The Walton Family Foundation, for example, has been instrumental in supporting NGOs and governments in the development of a water bank for the lower Colorado Basin. The water bank helps the surrounding states improve efficiency in their water use and incentivizes water-saving behavior. The Walton Family Foundation has also helped fund NGOs that have developed a similar water banking agreement between the United States and Mexico. The U.S.-Mexico agreement was signed for the first time in 2012 and is set to expire later in 2017. The Walton Family Foundation is actively supporting the renewal of the agreement; if it is renewed, it may provide a market for the buying and selling of water-related ecosystem services.

Expansion of the Arizona Water Banking Authority and the long term storage credit system may be among of WFF’s desires.
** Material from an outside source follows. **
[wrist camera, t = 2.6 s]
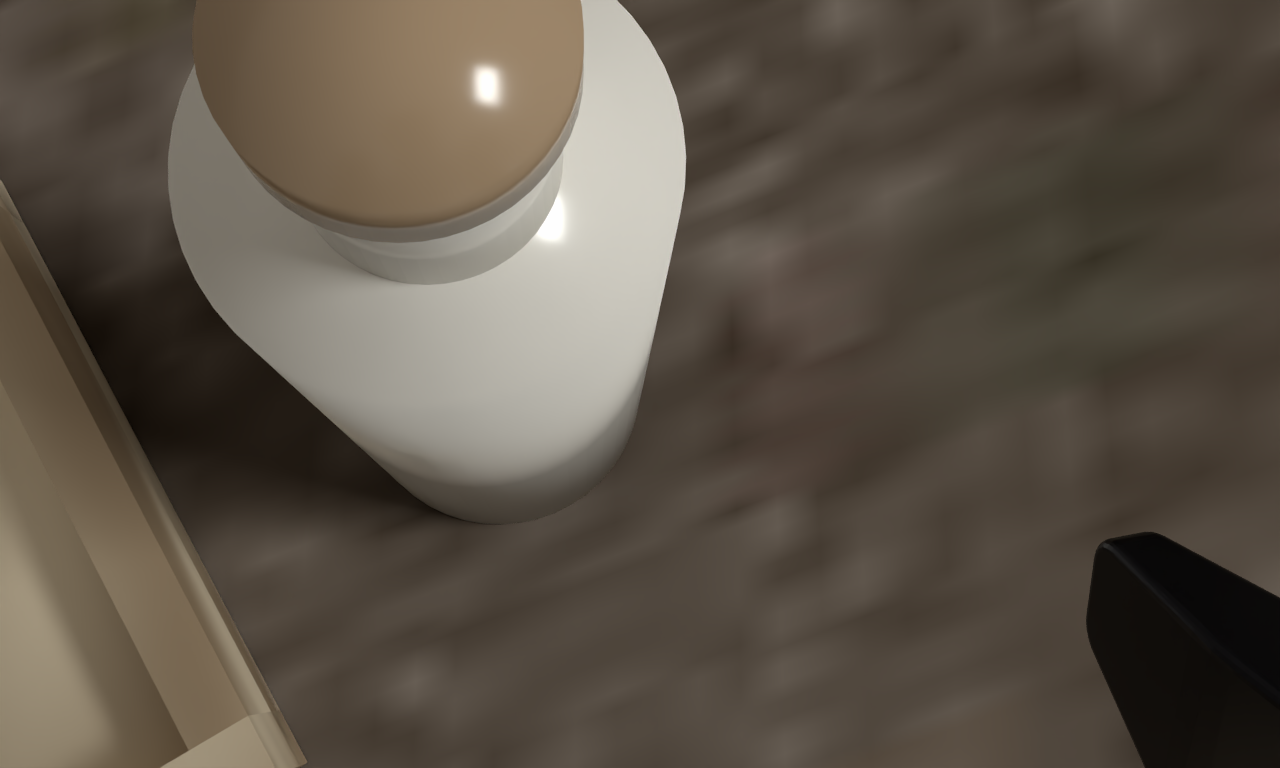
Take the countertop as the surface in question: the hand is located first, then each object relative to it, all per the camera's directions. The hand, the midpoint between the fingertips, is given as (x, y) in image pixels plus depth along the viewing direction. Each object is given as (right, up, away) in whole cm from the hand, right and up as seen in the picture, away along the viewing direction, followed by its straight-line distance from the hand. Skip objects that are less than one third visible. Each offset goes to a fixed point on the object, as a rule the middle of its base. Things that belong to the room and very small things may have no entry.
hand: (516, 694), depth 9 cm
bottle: (-2, +2, +13) cm, 13 cm away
“Liquid Assets” advocates for the creation of water trusts to circumvent obstacles to water exchanges.

The Pilot System Conservation Project in which GRIC and the Tohono O’odham Nation (TON) and others have been participating in 2015/2016 seems to have been modeled on a proposal called “Conservation Before Shortage” (CBS) which was described as a market-based mechanism. Peter Culp, who has various relationships with WFF, was involved, along with other Walton-funded NGOs, in developing the proposal. CBS was incorporated as an alternative in the Environmental Impact Statement for the 2007 Shortage Guidelines for the Colorado River lower basin states, although not ultimately adopted (it did strongly influence the development of ICMA in the Minute 319 agreement with Mexico, however).

A Wilson Center report credited Culp and Jennifer Pitt, who had been the Colorado River Project Director of the EDF (now she has a similar position in the National Audubon Society), as pioneers of the CBS proposal. A footnote in the report pointed out a relationship between the CBS proposal and the Pilot System Conservation Project noting the shared principles of the two. On his law firm’s website, Culp takes credit for both CBS and the pilot program, as well as related projects.

Pitt and Tom Graff of the EDF wrote about CBS in 2008:

Such a use of the market would leave high-value and uninterruptible water supplies untouched while providing compensation to contractors willing to forbear use. In practice, this would replace conventional rights-based shortage allocation with market-based allocations and could protect municipal water users, those least able to absorb shortages.